NSA/GCHQ/CES Infecting Innocent Computers Worldwide


There's a new story on the c't magazin website about a 5-Eyes program to infect computers around the world for use as launching pads for attacks. These are not target computers; these are innocent third parties.

The article actually talks about several government programs. HACIENDA is a GCHQ program to port-scan entire countries, looking for vulnerable computers to attack. According to the undated GCHQ slide, they've completed port scans of 27 different countries and are prepared to do more.

The point of this is to create ORBs, or Operational Relay Boxes. Basically, these are computers that sit between the attacker and the target, and are designed to obscure the true origins of an attack.

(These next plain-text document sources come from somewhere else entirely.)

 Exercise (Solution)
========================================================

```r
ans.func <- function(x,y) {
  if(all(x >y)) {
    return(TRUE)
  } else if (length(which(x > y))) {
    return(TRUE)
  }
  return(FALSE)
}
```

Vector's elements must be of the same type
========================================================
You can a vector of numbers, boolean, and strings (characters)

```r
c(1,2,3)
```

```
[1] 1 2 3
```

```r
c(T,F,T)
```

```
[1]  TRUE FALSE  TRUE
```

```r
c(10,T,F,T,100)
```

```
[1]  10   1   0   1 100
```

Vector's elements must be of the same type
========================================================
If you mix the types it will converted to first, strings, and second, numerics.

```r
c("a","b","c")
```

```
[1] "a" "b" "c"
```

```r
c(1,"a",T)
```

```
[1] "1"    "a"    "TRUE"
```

Slides from the Canadian CSE talk about how this process is being automated: "2-3 times/year, 1 day focused effort to acquire as many new ORBs as possible in as many non 5-Eyes countries as possible." They've automated this process into something codenamed LANDMARK, and together with a knowledge engine codenamed OLYMPIA, 24 people were able to identify "a list of 3000+ potential ORBs" in 5-8 hours. The presentation does not go on to say whether all of those computers were actually infected.

Slides from the UK's GCHQ also talk about ORB detection, as part of a program called MUGSHOT. It, too, is happy with the automatic process: "Initial ten fold increase in Orb identification rate over manual process." There are also NSA slides that talk about the hacking process, but there's not much new in them.

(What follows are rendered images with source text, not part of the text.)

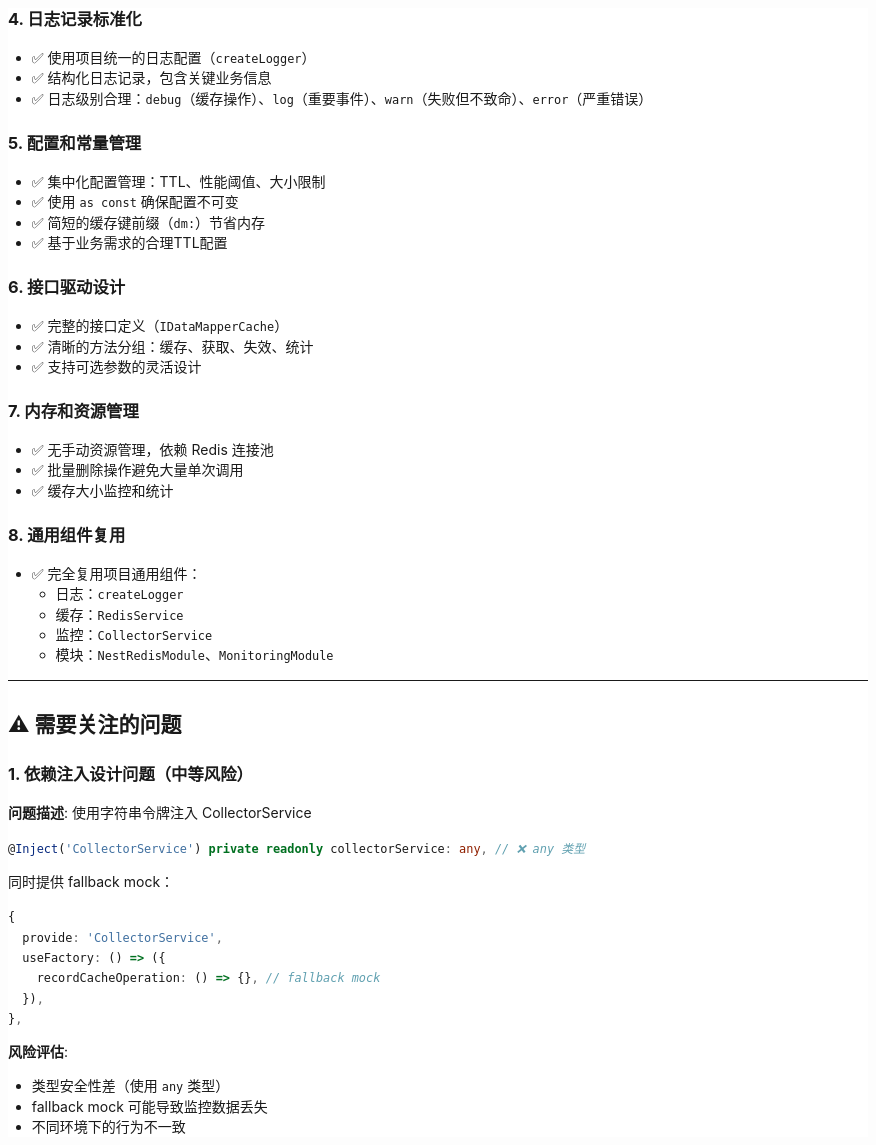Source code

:### 4. 日志记录标准化
- ✅ 使用项目统一的日志配置（`createLogger`）
- ✅ 结构化日志记录，包含关键业务信息
- ✅ 日志级别合理：`debug`（缓存操作）、`log`（重要事件）、`warn`（失败但不致命）、`error`（严重错误）

### 5. 配置和常量管理
- ✅ 集中化配置管理：TTL、性能阈值、大小限制
- ✅ 使用 `as const` 确保配置不可变
- ✅ 简短的缓存键前缀（`dm:`）节省内存
- ✅ 基于业务需求的合理TTL配置

### 6. 接口驱动设计
- ✅ 完整的接口定义（`IDataMapperCache`）
- ✅ 清晰的方法分组：缓存、获取、失效、统计
- ✅ 支持可选参数的灵活设计

### 7. 内存和资源管理
- ✅ 无手动资源管理，依赖 Redis 连接池
- ✅ 批量删除操作避免大量单次调用
- ✅ 缓存大小监控和统计

### 8. 通用组件复用
- ✅ 完全复用项目通用组件：
  - 日志：`createLogger`
  - 缓存：`RedisService`
  - 监控：`CollectorService`
  - 模块：`NestRedisModule`、`MonitoringModule`

---

## ⚠️ 需要关注的问题

### 1. 依赖注入设计问题（中等风险）

**问题描述**: 使用字符串令牌注入 CollectorService
```typescript
@Inject('CollectorService') private readonly collectorService: any, // ❌ any 类型
```

同时提供 fallback mock：
```typescript
{
  provide: 'CollectorService',
  useFactory: () => ({
    recordCacheOperation: () => {}, // fallback mock
  }),
},
```

**风险评估**: 
- 类型安全性差（使用 `any` 类型）
- fallback mock 可能导致监控数据丢失
- 不同环境下的行为不一致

The slides never say how many of the "potential ORBs" CESG discovers or the computers that register positive in GCHQ's "Orb identification" are actually infected, but they're all stored in a database for future use. The Canadian slides talk about how some of that information was shared with the NSA.

Increasingly, innocent computers and networks are becoming collateral damage, as countries use the Internet to conduct espionage and attacks against each other. This is an example of that. Not only to these intelligence services want an insecure Internet so they can attack each other, they want an insecure Internet so they can use innocent third-parties to help facilitate their attacks.

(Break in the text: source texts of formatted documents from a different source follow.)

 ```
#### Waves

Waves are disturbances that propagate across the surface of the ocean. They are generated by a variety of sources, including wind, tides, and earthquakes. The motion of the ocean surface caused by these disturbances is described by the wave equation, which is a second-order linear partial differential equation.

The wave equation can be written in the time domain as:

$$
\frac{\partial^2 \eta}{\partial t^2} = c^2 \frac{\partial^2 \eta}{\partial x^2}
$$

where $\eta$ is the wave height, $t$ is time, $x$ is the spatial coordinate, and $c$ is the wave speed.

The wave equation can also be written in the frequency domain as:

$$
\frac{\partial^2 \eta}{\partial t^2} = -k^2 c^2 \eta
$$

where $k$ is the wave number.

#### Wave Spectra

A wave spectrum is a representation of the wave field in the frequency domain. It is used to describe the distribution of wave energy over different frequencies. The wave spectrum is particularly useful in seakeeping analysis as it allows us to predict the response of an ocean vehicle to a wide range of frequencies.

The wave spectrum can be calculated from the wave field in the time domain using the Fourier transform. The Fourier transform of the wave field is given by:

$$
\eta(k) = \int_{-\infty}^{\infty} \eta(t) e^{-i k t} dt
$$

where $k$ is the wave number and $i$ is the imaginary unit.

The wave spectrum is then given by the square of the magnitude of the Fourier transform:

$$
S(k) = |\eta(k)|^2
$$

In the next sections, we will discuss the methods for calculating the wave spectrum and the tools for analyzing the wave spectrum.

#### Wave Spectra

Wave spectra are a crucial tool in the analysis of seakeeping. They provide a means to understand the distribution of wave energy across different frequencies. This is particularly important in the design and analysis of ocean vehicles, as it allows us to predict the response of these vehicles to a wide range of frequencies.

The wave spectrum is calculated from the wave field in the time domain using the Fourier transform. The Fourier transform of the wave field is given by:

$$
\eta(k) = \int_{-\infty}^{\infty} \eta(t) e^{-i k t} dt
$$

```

The story contains formerly TOP SECRET documents from the US, UK, and Canada. Note that Snowden is not mentioned at all in this story. Usually, if the documents the story is based on come from Snowden, the reporters say that. In this case, the reporters have said nothing about where the documents come from. I don't know if this is an omission -- these documents sure look like the sorts of things that come from the Snowden archive -- or if there is yet another leaker.